Take Google's Nest thermostat -- hackers have already figured out how to turn it into a network sniffing spy inside 15-seconds -- all they need is access. Imagine that: Anyone with access to your home can turn your convenience into their network traffic sniffer in a few seconds.
I'm not singling Google out, though it will never be a poster child for end user privacy, many others are implicated -- just read the recent HP Fortify report that warns few firms offering connected things pay attention to your security. Few even have a problem reporting system for these solutions.
Here are three reports to illustrate where we are today:
- Nest hacker, Daniel Buentello previously explained how connected appliances can be used against us -- check out “Weaponizing your coffee pot”, in which he undermined Belkin WeMo appliance security.
- Security consultant Jesus Molina has discussed flaws found in a hotel's building automation system that enabled him to control almost every appliance in the property.
- Target customers last year saw credit card details stolen when attackers figured out how to penetrate the retailer's point of sale devices using a vulnerability found in Target's smart air conditioning system. (As a consumer do you ever anticipate losing your cash through air conditioning?)
Convenience or calamity?
As you fill your life up with connected devices it is necessary to consider the cost of the convenience -- each connected device is a potential attack vector, unless someone has secured it.
"A couple of security concerns on a single device such as a mobile phone can quickly turn to 50 or 60 concerns when considering multiple IoT devices in an interconnected home or business,” said HP Fortify.
Significant attacks against home routers and other connected systems have already been reported this year.
It's not so long until 2020 when IDC reckons we will have 212 billion connected devices sharing every detail of how humans get through their day online. When they do they will be using an Internet based on Open Source roots that are already creaking. You see, Heartbleed proved the volunteers who maintain the code that maintains the Internet need more cash to check the code they create (some claim OpenSSL runs for a year on the price of a MacBook Pro - to support how many devices?).

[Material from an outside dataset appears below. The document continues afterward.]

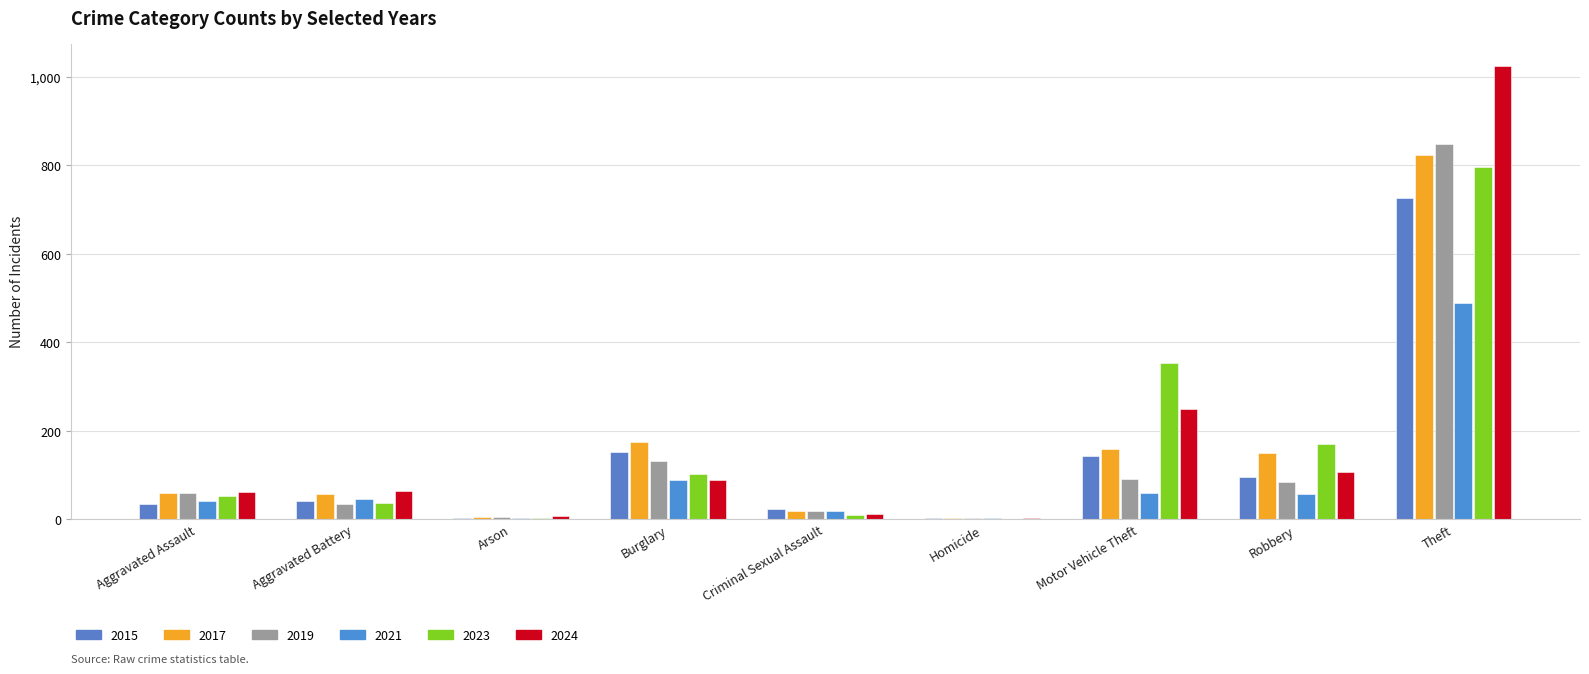

Count the number of categories in the chart.

9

Security doesn't need to be boring
So why won't the big mega-corporations cough up more cash to support the Open Source groups who make the code that drives both convenience and corporate profit? Corporations and cybercriminals aren't so very far apart, I suppose. They all want whatever they can get for as little as possible.
It doesn’t have to be this way, of course: connected solutions could offer convenience without the compromise. Secure solutions could create an Internet of Things in which there were no easy targets. Solutions you could trust (subject to the NSA).
As businesses collect even more personal data from cars, homes and other connected systems, the extent and value of the information gathered for big data analysis becomes immense.
The stage seems set for someone to put security at the center of the connected dream. Assuming its systemically possible to achieve that, which corporation do you think will step up to the plate?